[TO DO] Please recast the material below as a Markdown table with two columns, Row and Line, giving each line its own numbered row and skipping blank lines. Leave the bracketed picture markers out of the table.

[DATASET EXTRACT]

+ + +

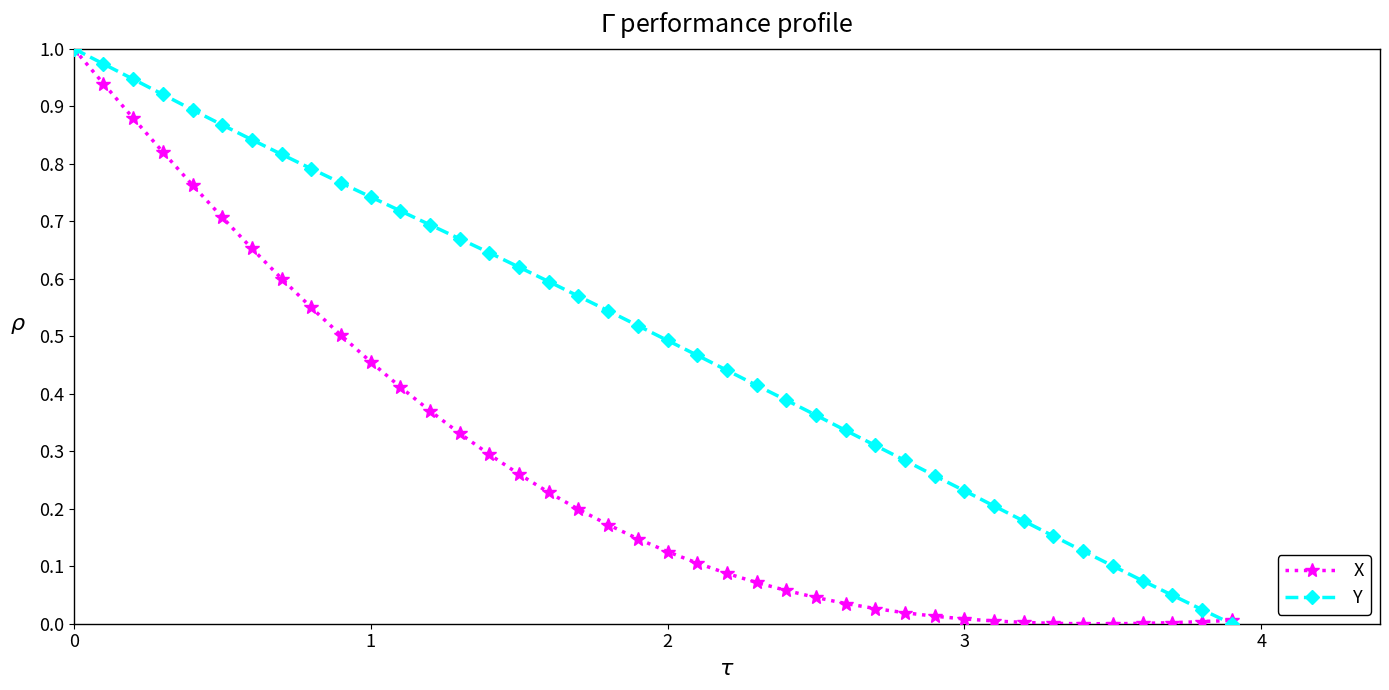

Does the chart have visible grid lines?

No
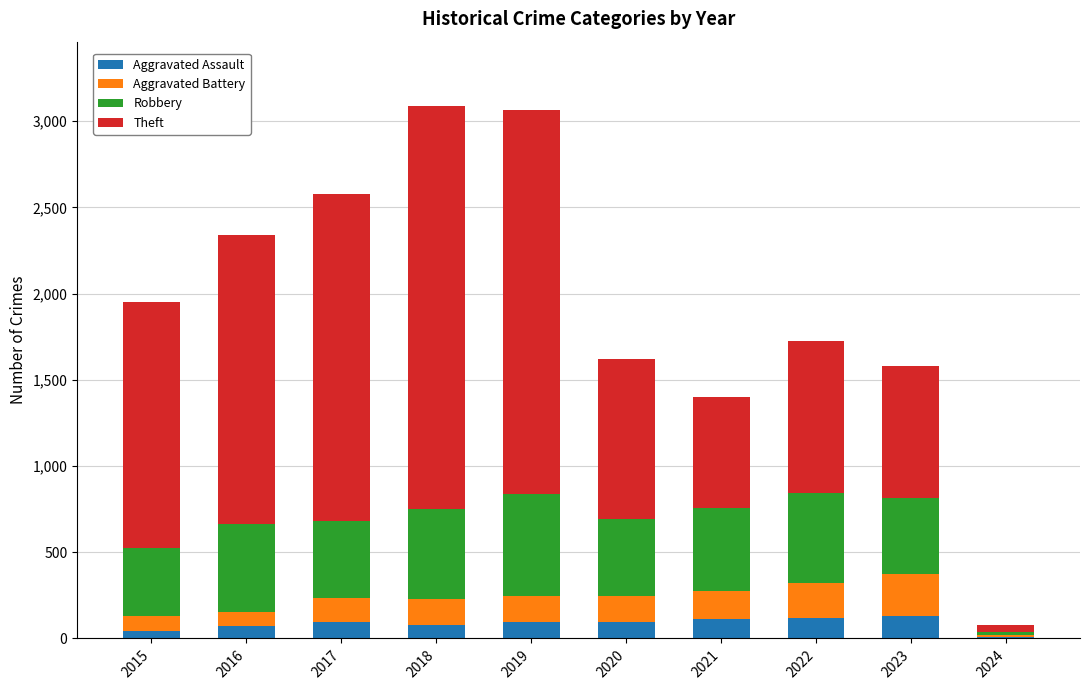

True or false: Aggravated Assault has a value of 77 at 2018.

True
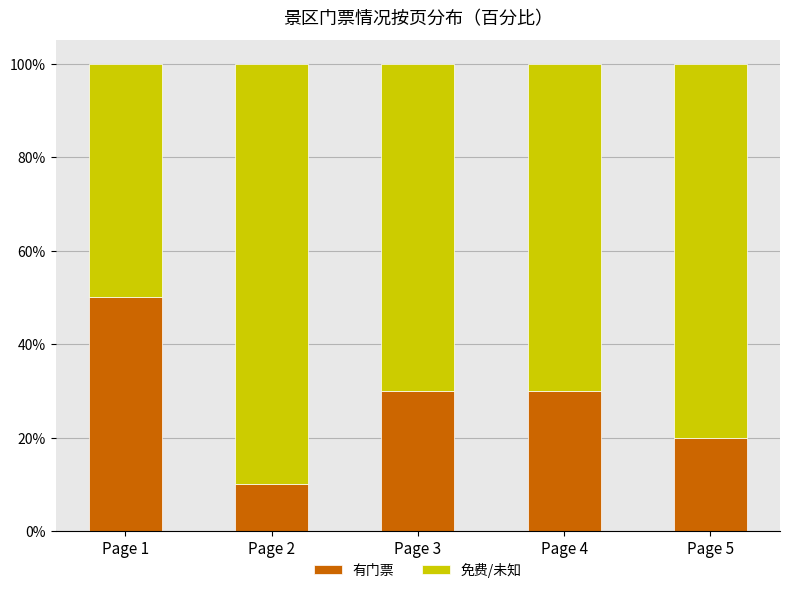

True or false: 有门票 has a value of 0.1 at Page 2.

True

+ + +

[FINISHED EXERCISE]
| Row | Line |
|---|---|
| 1 | Does the chart have visible grid lines? |
| 2 | No |
| 3 | True or false: Aggravated Assault has a value of 77 at 2018. |
| 4 | True |
| 5 | True or false: 有门票 has a value of 0.1 at Page 2. |
| 6 | True |